**EXERCISE:** Reproduce the data in full, exactly.
#### SUPPLIED MATERIAL ####
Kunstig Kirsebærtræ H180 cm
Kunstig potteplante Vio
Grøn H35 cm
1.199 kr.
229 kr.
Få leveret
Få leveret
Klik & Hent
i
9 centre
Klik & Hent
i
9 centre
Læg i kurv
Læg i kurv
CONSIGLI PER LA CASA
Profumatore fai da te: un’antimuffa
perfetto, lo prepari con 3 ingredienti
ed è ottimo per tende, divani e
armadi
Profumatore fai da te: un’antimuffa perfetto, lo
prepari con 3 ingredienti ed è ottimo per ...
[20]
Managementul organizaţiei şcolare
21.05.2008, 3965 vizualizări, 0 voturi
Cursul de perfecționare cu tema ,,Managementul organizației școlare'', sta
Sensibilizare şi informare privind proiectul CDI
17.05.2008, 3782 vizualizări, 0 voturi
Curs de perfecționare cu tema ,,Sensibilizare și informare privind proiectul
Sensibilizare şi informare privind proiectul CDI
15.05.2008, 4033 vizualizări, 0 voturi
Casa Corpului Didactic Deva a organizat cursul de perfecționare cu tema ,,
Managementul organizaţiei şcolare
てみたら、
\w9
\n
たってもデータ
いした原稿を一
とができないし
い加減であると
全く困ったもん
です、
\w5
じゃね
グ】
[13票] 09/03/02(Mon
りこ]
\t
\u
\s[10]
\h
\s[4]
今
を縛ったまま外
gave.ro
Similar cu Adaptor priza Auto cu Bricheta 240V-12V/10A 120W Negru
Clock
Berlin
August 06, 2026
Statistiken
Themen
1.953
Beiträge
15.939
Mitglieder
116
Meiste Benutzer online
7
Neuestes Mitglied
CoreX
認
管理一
####
**TASK RESPONSE:**
Kunstig Kirsebærtræ H180 cm
Kunstig potteplante Vio
Grøn H35 cm
1.199 kr.
229 kr.
Få leveret
Få leveret
Klik & Hent
i
9 centre
Klik & Hent
i
9 centre
Læg i kurv
Læg i kurv
CONSIGLI PER LA CASA
Profumatore fai da te: un’antimuffa
perfetto, lo prepari con 3 ingredienti
ed è ottimo per tende, divani e
armadi
Profumatore fai da te: un’antimuffa perfetto, lo
prepari con 3 ingredienti ed è ottimo per ...
[20]
Managementul organizaţiei şcolare
21.05.2008, 3965 vizualizări, 0 voturi
Cursul de perfecționare cu tema ,,Managementul organizației școlare'', sta
Sensibilizare şi informare privind proiectul CDI
17.05.2008, 3782 vizualizări, 0 voturi
Curs de perfecționare cu tema ,,Sensibilizare și informare privind proiectul
Sensibilizare şi informare privind proiectul CDI
15.05.2008, 4033 vizualizări, 0 voturi
Casa Corpului Didactic Deva a organizat cursul de perfecționare cu tema ,,
Managementul organizaţiei şcolare
てみたら、
\w9
\n
たってもデータ
いした原稿を一
とができないし
い加減であると
全く困ったもん
です、
\w5
じゃね
グ】
[13票] 09/03/02(Mon
りこ]
\t
\u
\s[10]
\h
\s[4]
今
を縛ったまま外
gave.ro
Similar cu Adaptor priza Auto cu Bricheta 240V-12V/10A 120W Negru
Clock
Berlin
August 06, 2026
Statistiken
Themen
1.953
Beiträge
15.939
Mitglieder
116
Meiste Benutzer online
7
Neuestes Mitglied
CoreX
認
管理一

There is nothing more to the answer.